◆ **ASSIGNMENT**
An exact copy of all the records is the expected answer.
──────── MATERIAL FOR THIS EXERCISE ────────
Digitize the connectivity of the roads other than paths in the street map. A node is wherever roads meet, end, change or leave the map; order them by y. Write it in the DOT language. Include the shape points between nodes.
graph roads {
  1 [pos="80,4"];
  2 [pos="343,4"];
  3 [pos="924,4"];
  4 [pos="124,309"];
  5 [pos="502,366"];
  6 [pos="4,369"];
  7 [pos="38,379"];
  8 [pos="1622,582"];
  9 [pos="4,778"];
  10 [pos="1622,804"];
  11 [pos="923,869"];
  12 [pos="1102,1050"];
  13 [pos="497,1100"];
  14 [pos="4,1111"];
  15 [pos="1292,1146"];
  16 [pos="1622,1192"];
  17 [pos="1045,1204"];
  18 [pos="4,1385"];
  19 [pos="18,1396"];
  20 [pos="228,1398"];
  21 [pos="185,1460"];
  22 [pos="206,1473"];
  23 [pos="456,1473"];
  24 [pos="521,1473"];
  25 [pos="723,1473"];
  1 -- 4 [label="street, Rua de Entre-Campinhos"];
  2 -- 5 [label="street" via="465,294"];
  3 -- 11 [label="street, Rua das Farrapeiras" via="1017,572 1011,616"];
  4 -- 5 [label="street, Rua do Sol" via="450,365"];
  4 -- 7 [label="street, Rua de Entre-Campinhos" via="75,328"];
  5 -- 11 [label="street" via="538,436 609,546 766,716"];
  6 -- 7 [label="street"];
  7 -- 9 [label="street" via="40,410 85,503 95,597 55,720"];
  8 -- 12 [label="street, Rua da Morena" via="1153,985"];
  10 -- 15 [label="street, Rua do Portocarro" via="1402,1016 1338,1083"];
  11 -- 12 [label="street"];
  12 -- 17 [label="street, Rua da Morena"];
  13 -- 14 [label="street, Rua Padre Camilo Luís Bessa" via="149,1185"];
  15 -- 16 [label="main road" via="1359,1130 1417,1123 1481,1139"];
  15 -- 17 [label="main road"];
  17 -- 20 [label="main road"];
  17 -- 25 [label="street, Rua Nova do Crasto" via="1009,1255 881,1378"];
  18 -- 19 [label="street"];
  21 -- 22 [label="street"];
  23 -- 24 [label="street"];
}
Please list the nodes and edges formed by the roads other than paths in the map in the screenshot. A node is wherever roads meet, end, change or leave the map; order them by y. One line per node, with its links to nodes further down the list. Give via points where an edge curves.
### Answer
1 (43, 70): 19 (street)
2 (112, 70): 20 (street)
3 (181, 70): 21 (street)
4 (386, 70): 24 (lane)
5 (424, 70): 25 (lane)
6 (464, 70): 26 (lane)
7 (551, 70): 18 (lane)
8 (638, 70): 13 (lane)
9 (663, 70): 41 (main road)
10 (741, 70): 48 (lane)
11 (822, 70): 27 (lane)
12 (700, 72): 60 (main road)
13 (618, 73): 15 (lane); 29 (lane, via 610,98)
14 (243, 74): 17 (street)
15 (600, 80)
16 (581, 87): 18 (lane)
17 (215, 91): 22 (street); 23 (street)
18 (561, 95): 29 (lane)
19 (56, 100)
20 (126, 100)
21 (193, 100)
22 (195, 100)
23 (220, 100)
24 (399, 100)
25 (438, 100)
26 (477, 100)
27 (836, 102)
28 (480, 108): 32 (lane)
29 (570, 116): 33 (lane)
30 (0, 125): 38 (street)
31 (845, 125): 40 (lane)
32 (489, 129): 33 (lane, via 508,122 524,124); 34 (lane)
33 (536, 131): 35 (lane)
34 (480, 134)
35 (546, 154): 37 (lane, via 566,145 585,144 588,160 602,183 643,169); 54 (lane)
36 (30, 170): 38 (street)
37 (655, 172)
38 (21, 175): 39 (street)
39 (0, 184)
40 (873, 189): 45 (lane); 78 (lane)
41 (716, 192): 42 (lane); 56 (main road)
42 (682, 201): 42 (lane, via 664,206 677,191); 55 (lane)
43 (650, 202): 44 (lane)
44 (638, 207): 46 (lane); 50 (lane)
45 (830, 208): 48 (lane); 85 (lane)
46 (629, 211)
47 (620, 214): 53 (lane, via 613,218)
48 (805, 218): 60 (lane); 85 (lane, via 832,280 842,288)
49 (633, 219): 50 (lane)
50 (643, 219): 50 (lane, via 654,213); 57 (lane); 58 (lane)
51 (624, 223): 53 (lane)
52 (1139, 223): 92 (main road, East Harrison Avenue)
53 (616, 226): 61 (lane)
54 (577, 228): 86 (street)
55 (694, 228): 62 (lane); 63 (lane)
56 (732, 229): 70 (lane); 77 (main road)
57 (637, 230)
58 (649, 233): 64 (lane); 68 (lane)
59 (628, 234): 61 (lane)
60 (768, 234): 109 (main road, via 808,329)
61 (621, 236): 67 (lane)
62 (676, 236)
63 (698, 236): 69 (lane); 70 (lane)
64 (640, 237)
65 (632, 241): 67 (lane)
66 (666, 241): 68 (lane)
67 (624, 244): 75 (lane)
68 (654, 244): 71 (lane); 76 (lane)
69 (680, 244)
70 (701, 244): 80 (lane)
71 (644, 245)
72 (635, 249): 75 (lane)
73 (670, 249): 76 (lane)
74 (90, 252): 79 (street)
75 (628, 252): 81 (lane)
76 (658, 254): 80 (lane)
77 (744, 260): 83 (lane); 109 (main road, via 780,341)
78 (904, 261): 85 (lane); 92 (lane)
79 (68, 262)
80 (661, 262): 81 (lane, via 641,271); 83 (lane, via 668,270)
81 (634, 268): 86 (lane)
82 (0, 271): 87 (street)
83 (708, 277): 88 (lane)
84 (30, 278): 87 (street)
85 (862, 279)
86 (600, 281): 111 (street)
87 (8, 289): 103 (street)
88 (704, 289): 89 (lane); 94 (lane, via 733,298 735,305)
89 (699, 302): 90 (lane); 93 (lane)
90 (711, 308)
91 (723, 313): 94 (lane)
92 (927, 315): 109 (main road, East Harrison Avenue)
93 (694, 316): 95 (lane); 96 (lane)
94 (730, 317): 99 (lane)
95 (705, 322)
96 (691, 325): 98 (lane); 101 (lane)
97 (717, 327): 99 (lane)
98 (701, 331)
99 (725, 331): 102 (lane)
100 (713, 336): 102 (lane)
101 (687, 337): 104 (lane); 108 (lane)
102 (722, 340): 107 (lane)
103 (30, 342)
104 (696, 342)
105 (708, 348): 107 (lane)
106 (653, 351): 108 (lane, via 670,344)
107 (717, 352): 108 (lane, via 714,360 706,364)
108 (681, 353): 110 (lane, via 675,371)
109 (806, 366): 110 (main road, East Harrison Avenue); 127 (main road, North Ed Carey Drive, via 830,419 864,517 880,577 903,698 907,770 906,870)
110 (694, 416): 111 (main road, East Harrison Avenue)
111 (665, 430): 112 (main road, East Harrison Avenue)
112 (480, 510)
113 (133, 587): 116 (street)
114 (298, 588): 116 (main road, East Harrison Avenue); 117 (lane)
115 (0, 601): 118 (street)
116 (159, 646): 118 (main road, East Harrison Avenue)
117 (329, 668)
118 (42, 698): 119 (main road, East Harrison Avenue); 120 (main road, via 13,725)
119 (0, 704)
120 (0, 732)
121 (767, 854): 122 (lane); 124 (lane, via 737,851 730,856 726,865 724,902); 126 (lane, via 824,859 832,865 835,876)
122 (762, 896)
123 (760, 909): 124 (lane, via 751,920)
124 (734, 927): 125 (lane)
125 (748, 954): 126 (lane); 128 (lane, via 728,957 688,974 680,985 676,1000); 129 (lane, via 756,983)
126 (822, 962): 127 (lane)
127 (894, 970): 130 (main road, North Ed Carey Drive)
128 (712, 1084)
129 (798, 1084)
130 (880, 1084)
────────
◆ **ANSWER SPACE**
Digitize the connectivity of the roads other than paths in the street map. A node is wherever roads meet, end, change or leave the map; order them by y. Write it in the DOT language. Include the shape points between nodes.
graph roads {
  1 [pos="80,4"];
  2 [pos="343,4"];
  3 [pos="924,4"];
  4 [pos="124,309"];
  5 [pos="502,366"];
  6 [pos="4,369"];
  7 [pos="38,379"];
  8 [pos="1622,582"];
  9 [pos="4,778"];
  10 [pos="1622,804"];
  11 [pos="923,869"];
  12 [pos="1102,1050"];
  13 [pos="497,1100"];
  14 [pos="4,1111"];
  15 [pos="1292,1146"];
  16 [pos="1622,1192"];
  17 [pos="1045,1204"];
  18 [pos="4,1385"];
  19 [pos="18,1396"];
  20 [pos="228,1398"];
  21 [pos="185,1460"];
  22 [pos="206,1473"];
  23 [pos="456,1473"];
  24 [pos="521,1473"];
  25 [pos="723,1473"];
  1 -- 4 [label="street, Rua de Entre-Campinhos"];
  2 -- 5 [label="street" via="465,294"];
  3 -- 11 [label="street, Rua das Farrapeiras" via="1017,572 1011,616"];
  4 -- 5 [label="street, Rua do Sol" via="450,365"];
  4 -- 7 [label="street, Rua de Entre-Campinhos" via="75,328"];
  5 -- 11 [label="street" via="538,436 609,546 766,716"];
  6 -- 7 [label="street"];
  7 -- 9 [label="street" via="40,410 85,503 95,597 55,720"];
  8 -- 12 [label="street, Rua da Morena" via="1153,985"];
  10 -- 15 [label="street, Rua do Portocarro" via="1402,1016 1338,1083"];
  11 -- 12 [label="street"];
  12 -- 17 [label="street, Rua da Morena"];
  13 -- 14 [label="street, Rua Padre Camilo Luís Bessa" via="149,1185"];
  15 -- 16 [label="main road" via="1359,1130 1417,1123 1481,1139"];
  15 -- 17 [label="main road"];
  17 -- 20 [label="main road"];
  17 -- 25 [label="street, Rua Nova do Crasto" via="1009,1255 881,1378"];
  18 -- 19 [label="street"];
  21 -- 22 [label="street"];
  23 -- 24 [label="street"];
}
Please list the nodes and edges formed by the roads other than paths in the map in the screenshot. A node is wherever roads meet, end, change or leave the map; order them by y. One line per node, with its links to nodes further down the list. Give via points where an edge curves.
### Answer
1 (43, 70): 19 (street)
2 (112, 70): 20 (street)
3 (181, 70): 21 (street)
4 (386, 70): 24 (lane)
5 (424, 70): 25 (lane)
6 (464, 70): 26 (lane)
7 (551, 70): 18 (lane)
8 (638, 70): 13 (lane)
9 (663, 70): 41 (main road)
10 (741, 70): 48 (lane)
11 (822, 70): 27 (lane)
12 (700, 72): 60 (main road)
13 (618, 73): 15 (lane); 29 (lane, via 610,98)
14 (243, 74): 17 (street)
15 (600, 80)
16 (581, 87): 18 (lane)
17 (215, 91): 22 (street); 23 (street)
18 (561, 95): 29 (lane)
19 (56, 100)
20 (126, 100)
21 (193, 100)
22 (195, 100)
23 (220, 100)
24 (399, 100)
25 (438, 100)
26 (477, 100)
27 (836, 102)
28 (480, 108): 32 (lane)
29 (570, 116): 33 (lane)
30 (0, 125): 38 (street)
31 (845, 125): 40 (lane)
32 (489, 129): 33 (lane, via 508,122 524,124); 34 (lane)
33 (536, 131): 35 (lane)
34 (480, 134)
35 (546, 154): 37 (lane, via 566,145 585,144 588,160 602,183 643,169); 54 (lane)
36 (30, 170): 38 (street)
37 (655, 172)
38 (21, 175): 39 (street)
39 (0, 184)
40 (873, 189): 45 (lane); 78 (lane)
41 (716, 192): 42 (lane); 56 (main road)
42 (682, 201): 42 (lane, via 664,206 677,191); 55 (lane)
43 (650, 202): 44 (lane)
44 (638, 207): 46 (lane); 50 (lane)
45 (830, 208): 48 (lane); 85 (lane)
46 (629, 211)
47 (620, 214): 53 (lane, via 613,218)
48 (805, 218): 60 (lane); 85 (lane, via 832,280 842,288)
49 (633, 219): 50 (lane)
50 (643, 219): 50 (lane, via 654,213); 57 (lane); 58 (lane)
51 (624, 223): 53 (lane)
52 (1139, 223): 92 (main road, East Harrison Avenue)
53 (616, 226): 61 (lane)
54 (577, 228): 86 (street)
55 (694, 228): 62 (lane); 63 (lane)
56 (732, 229): 70 (lane); 77 (main road)
57 (637, 230)
58 (649, 233): 64 (lane); 68 (lane)
59 (628, 234): 61 (lane)
60 (768, 234): 109 (main road, via 808,329)
61 (621, 236): 67 (lane)
62 (676, 236)
63 (698, 236): 69 (lane); 70 (lane)
64 (640, 237)
65 (632, 241): 67 (lane)
66 (666, 241): 68 (lane)
67 (624, 244): 75 (lane)
68 (654, 244): 71 (lane); 76 (lane)
69 (680, 244)
70 (701, 244): 80 (lane)
71 (644, 245)
72 (635, 249): 75 (lane)
73 (670, 249): 76 (lane)
74 (90, 252): 79 (street)
75 (628, 252): 81 (lane)
76 (658, 254): 80 (lane)
77 (744, 260): 83 (lane); 109 (main road, via 780,341)
78 (904, 261): 85 (lane); 92 (lane)
79 (68, 262)
80 (661, 262): 81 (lane, via 641,271); 83 (lane, via 668,270)
81 (634, 268): 86 (lane)
82 (0, 271): 87 (street)
83 (708, 277): 88 (lane)
84 (30, 278): 87 (street)
85 (862, 279)
86 (600, 281): 111 (street)
87 (8, 289): 103 (street)
88 (704, 289): 89 (lane); 94 (lane, via 733,298 735,305)
89 (699, 302): 90 (lane); 93 (lane)
90 (711, 308)
91 (723, 313): 94 (lane)
92 (927, 315): 109 (main road, East Harrison Avenue)
93 (694, 316): 95 (lane); 96 (lane)
94 (730, 317): 99 (lane)
95 (705, 322)
96 (691, 325): 98 (lane); 101 (lane)
97 (717, 327): 99 (lane)
98 (701, 331)
99 (725, 331): 102 (lane)
100 (713, 336): 102 (lane)
101 (687, 337): 104 (lane); 108 (lane)
102 (722, 340): 107 (lane)
103 (30, 342)
104 (696, 342)
105 (708, 348): 107 (lane)
106 (653, 351): 108 (lane, via 670,344)
107 (717, 352): 108 (lane, via 714,360 706,364)
108 (681, 353): 110 (lane, via 675,371)
109 (806, 366): 110 (main road, East Harrison Avenue); 127 (main road, North Ed Carey Drive, via 830,419 864,517 880,577 903,698 907,770 906,870)
110 (694, 416): 111 (main road, East Harrison Avenue)
111 (665, 430): 112 (main road, East Harrison Avenue)
112 (480, 510)
113 (133, 587): 116 (street)
114 (298, 588): 116 (main road, East Harrison Avenue); 117 (lane)
115 (0, 601): 118 (street)
116 (159, 646): 118 (main road, East Harrison Avenue)
117 (329, 668)
118 (42, 698): 119 (main road, East Harrison Avenue); 120 (main road, via 13,725)
119 (0, 704)
120 (0, 732)
121 (767, 854): 122 (lane); 124 (lane, via 737,851 730,856 726,865 724,902); 126 (lane, via 824,859 832,865 835,876)
122 (762, 896)
123 (760, 909): 124 (lane, via 751,920)
124 (734, 927): 125 (lane)
125 (748, 954): 126 (lane); 128 (lane, via 728,957 688,974 680,985 676,1000); 129 (lane, via 756,983)
126 (822, 962): 127 (lane)
127 (894, 970): 130 (main road, North Ed Carey Drive)
128 (712, 1084)
129 (798, 1084)
130 (880, 1084)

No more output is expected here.